While many readers could be expected to know the broad outlines of the story here–especially the large public civil rights actions–Lewis’s story gives this history a rich personal background. Like all good memoirs the story thrives on the intersection between the public and private, the way the personal details relate to the broad sweep of historical events. It’s a fascinating story, which Powell translates into visual terms very effectively. I look forward to the succeeding installments.
Ted McKeever’s comics have always been idiosyncratic. His visual style favors distorted, expressionistic character designs (often in B&W), and the stories are dark and surreal. Miniature Jesus is immediately recognizable as McKeever’s work, but it has the most straightforward narrative of any of his many stories I have read, and the most conventional drawing style. Reading between the lines, it may also be the most personal and autobiographical of his stories. The protagonist appears to be modeled on McKeever himself, and the book is dedicated “In loving memory of my Dad. Forever in my heart.”

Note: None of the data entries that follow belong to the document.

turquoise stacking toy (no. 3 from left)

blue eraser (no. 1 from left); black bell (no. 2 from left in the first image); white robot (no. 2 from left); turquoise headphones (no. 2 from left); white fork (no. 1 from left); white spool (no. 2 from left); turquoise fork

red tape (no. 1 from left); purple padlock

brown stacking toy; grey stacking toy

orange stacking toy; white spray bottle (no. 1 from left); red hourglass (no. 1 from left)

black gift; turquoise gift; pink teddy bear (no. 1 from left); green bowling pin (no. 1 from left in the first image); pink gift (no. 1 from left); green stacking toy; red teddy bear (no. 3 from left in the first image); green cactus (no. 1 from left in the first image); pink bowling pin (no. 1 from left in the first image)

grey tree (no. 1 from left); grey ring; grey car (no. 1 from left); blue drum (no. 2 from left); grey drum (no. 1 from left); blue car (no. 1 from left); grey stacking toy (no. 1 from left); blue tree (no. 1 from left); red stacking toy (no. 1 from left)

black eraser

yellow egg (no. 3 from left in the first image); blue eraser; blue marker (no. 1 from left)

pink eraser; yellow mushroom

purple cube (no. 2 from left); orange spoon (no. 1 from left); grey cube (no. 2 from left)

The story opens on a man in a hoodie sitting in an abandoned motel. He ponders his “twenty-six days of self-imposed incarceration,” then the carcass of a dead cat begins talking to him: the first sign that the story won’t be completely naturalistic. Chomsky (that’s his name) is a recovering alcoholic, and the cat is only the first of the demons he will confront. When another demon appears at his shoulder, it takes the traditional devil role. It looks like him, and is there to tempt him to start drinking again. Chomsky wonders where the angel is to represent his good side, and the question is answered by the miniature Jesus of the title.
The scene shifts to a country church where a priest is sermonizing to an empty sanctuary (except for one young boy who likes to watch). God’s response is not what he expected: first Jesus descends from the crucifix on the wall, then the hand of God pushes through the church roof, collapsing it on both of them. Chomsky had just been ruminating on faith, so this surreal action–which is presented as a real event, not a hallucination–serves as an answer to both him and the priest.
Much of the rest of the story involves Chomsky’s struggle with these two forces. The evil demon takes a female drug addict, to show Chomsky the futility of his struggle for sobriety. Chomsky glues the miniature Jesus’s arm back on, then reject’s God’s offer to take away his pain as a reward. The pain is part of the continual struggle for sobriety.
Ultimately this is a story about the difficulty of staying sober. McKeever also questions the role of religion in contemporary society. Perhaps it’s a commentary on the religious aspect of twelve-step programs like Alcoholics Anonymous? At any rate, it’s a powerful story about individual moral struggle. I should mention that the collection is a bit oversized (7.3 x 10 inches), which gives the art more impact.